__Document segment__:
>>>
Power split device and electrical/mechanical power

Introduction

Many resources and threads exist that describe the Prius power split device. They correctly describe how RPMs can be calculated and how torque is split. But I did not find any that would correctly describe how the power is split. The solution seems easy at first: Power is RPM multiplied by torque.

Many correctly state that the engine torque is split about 28% to MG1 and 72% to the fixed gears of the final drive and MG2. They conclude that power is also split at the same ratio. I question that. Why? Because MG1/MG2/ICE almost never have identical RPMs. If you multiply the split torque with the correct RPM numbers you will see that power is almost never split 28/72%.

Let me first list some of the great resources I found on the power split device and HSD in general. Then I will give a compact summary of the necessary formulas to understand what I stated above. After that I have some detailed examples.

Resources
Toyota Prius - Power Split Device
prius.ecrostech.com/original/Understanding/PowerSplitDevice.htm
ICE to wheel transmission efficiency value at 60 mph | PriusChat
Introduction to Prius Power Flow | PriusChat
Two MG1 Questions | PriusChat
ecee.colorado.edu/~ecen5017/notes/OakRidge_2004Prius.pdf (Backup Link: www.osti.gov/scitech/biblio/890029)
info.ornl.gov/sites/publications/files/Pub26762.pdf
www.ae.pwr.wroc.pl/filez/20110606092430_HEV_Toyota.pdf

Compact summary of the formulas

In the Prius Gen 2 the two motors/generators and the engine are connected to the planetary gearset (power split device, PSD) as follows:

• sun gear = MG1

• carrier = engine (ICE)

• ring gear = MG2 and chain to the fixed gears of the final drive

RPM

The gear ratios between sun gear, carrier and ring gear are defined by to number of teeth of the sun gear (30 teeth) and ring gear (78 teeth). The number of teeth on the planetary gears have no effect on this.

If you know the RPMs of two components the RPM of the third component can be calculated:

• MG1_RPM = 3.6 * ICE_RPM - 2.6 * MG2_RPM

• MG2_RPM = (3.6 * ICE_RPM - MG1_RPM) / 2.6

• ICE_RPM = (MG1_RPM + 2.6 * MG2_RPM) / 3.6

The constants 2.6 and 3.6 result from the number of teeth:
2.6 = 78 / 30
3.6 = (78 + 30) / 30

Torque

The torque of MG1 can be calculated from the engine torque (as long as RPMs are constant):
MG1_TORQUE = ICE_TORQUE / -3.6 = ICE_TORQUE * -27.778 %

Notice the negative sign. This is not the torque transmitted by the engine, but the torque that MG1 has to generate as counterforce to keep the RPM constant. Toyota uses the same negative sign in the torque values transmitted over the CAN bus (see e. g. ScanGauge or Torque Pro App). So I keep consistent with that.
<<<
__Available data__:
>>>
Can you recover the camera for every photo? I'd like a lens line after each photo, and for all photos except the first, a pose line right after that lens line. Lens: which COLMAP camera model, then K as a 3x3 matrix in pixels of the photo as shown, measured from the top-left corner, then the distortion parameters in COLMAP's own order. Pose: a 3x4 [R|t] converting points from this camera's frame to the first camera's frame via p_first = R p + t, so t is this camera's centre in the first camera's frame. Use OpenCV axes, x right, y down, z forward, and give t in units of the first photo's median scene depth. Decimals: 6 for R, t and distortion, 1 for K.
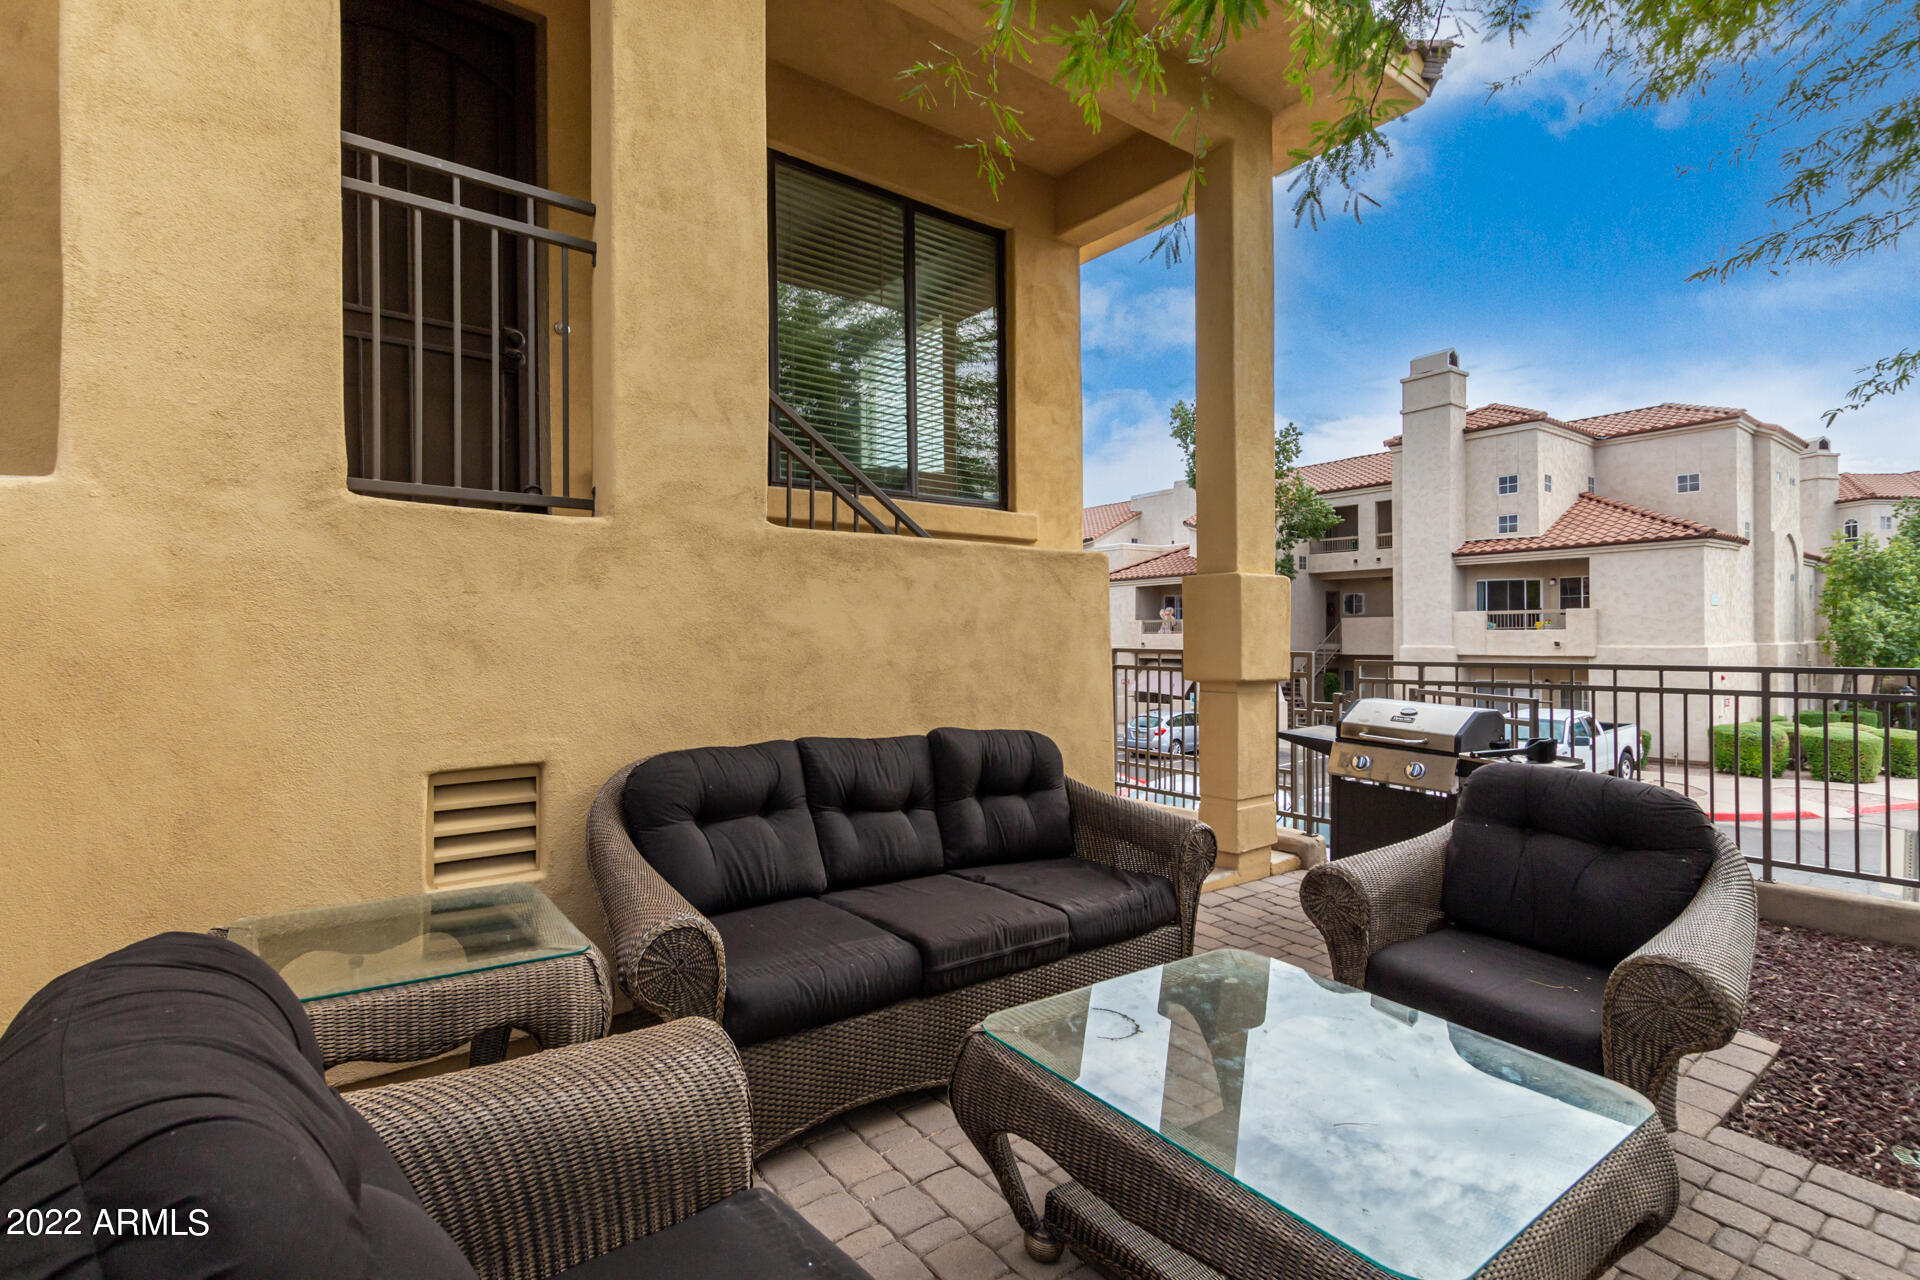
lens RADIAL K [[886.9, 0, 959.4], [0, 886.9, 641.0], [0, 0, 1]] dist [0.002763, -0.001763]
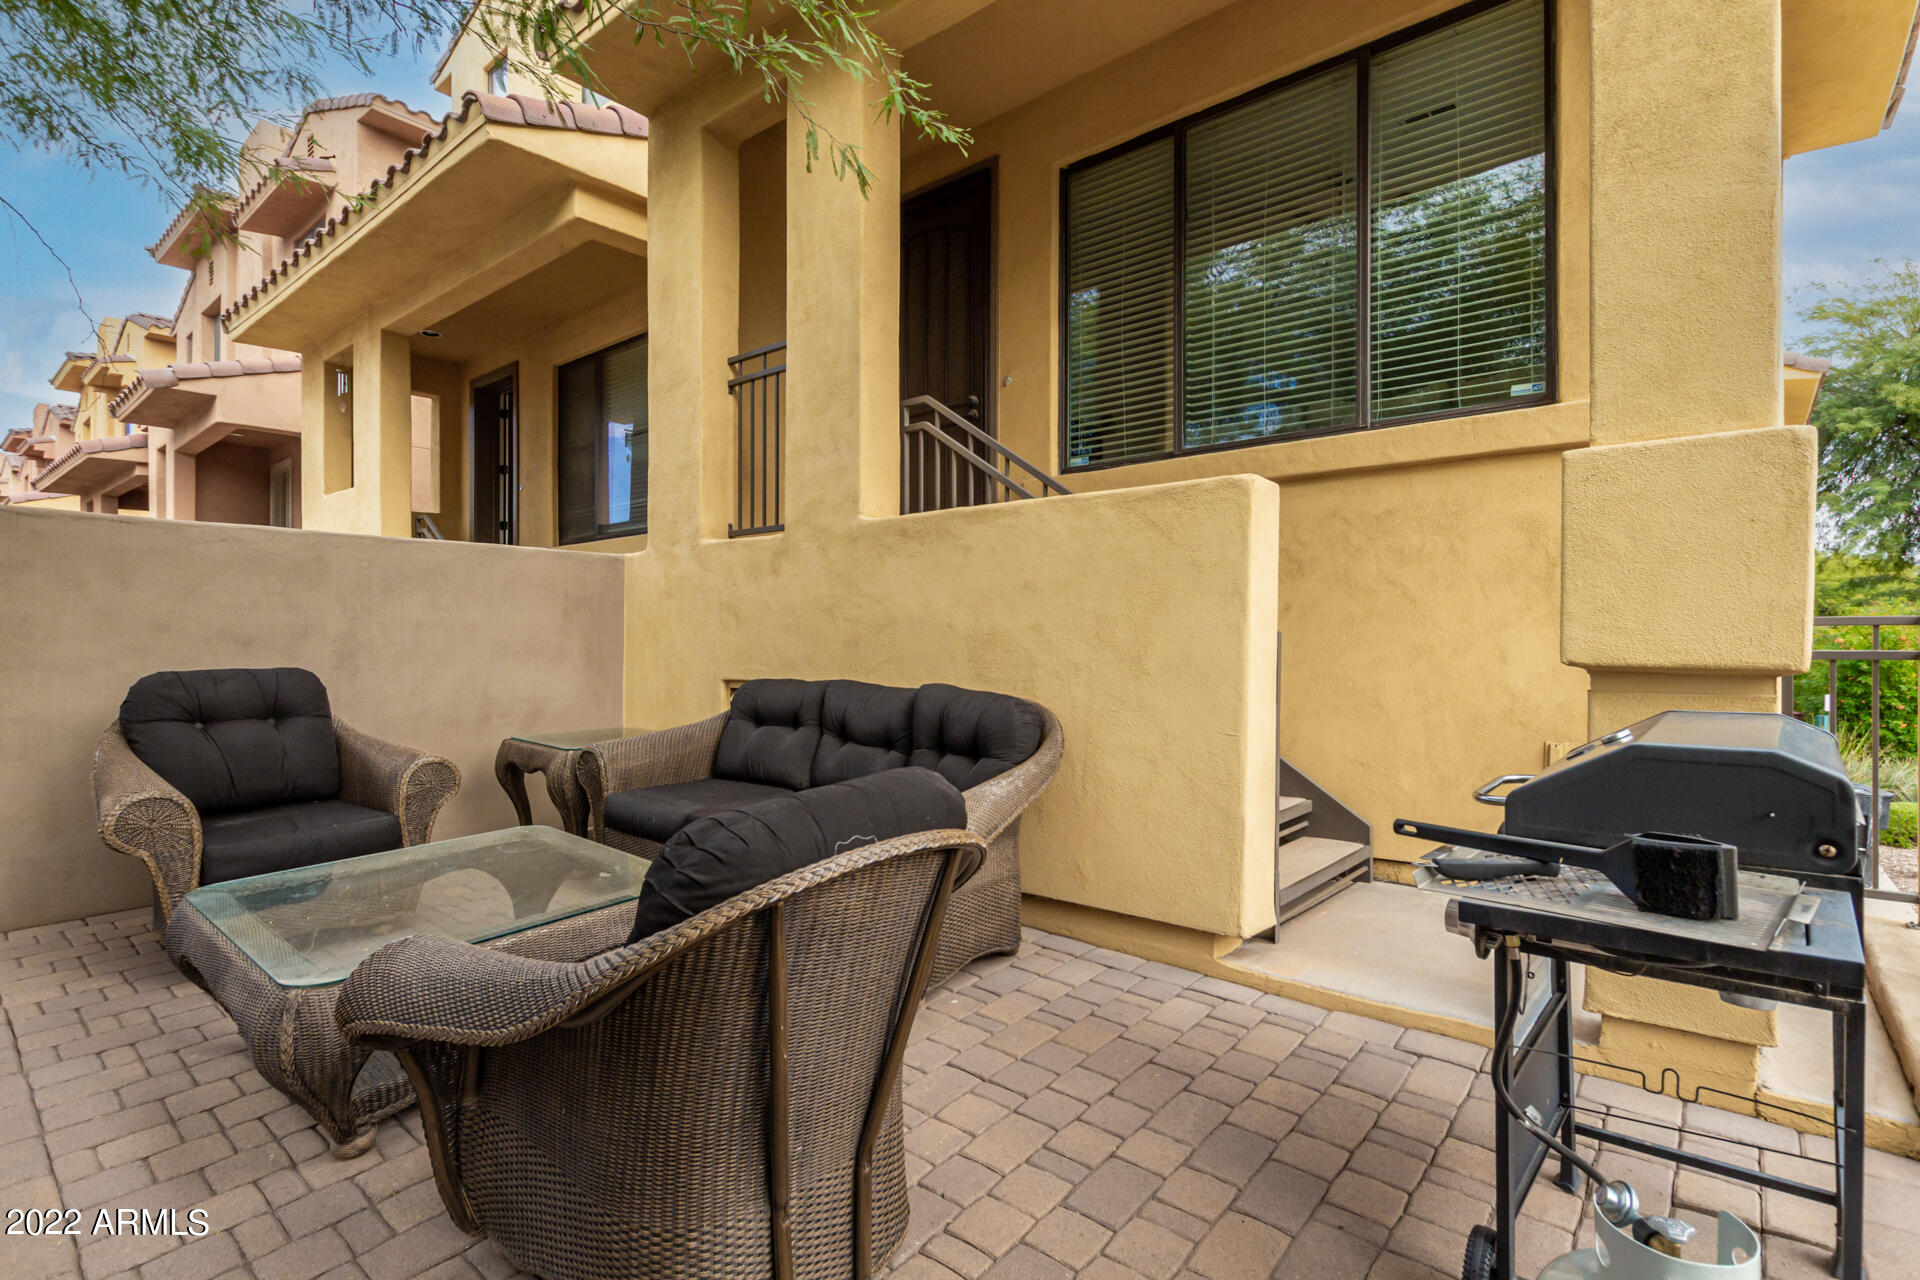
<<<
__Task to carry out__:
In the power split device text, what is connected to the carrier of the planetary gearset?

__Solution for this problem__:
The engine (ICE).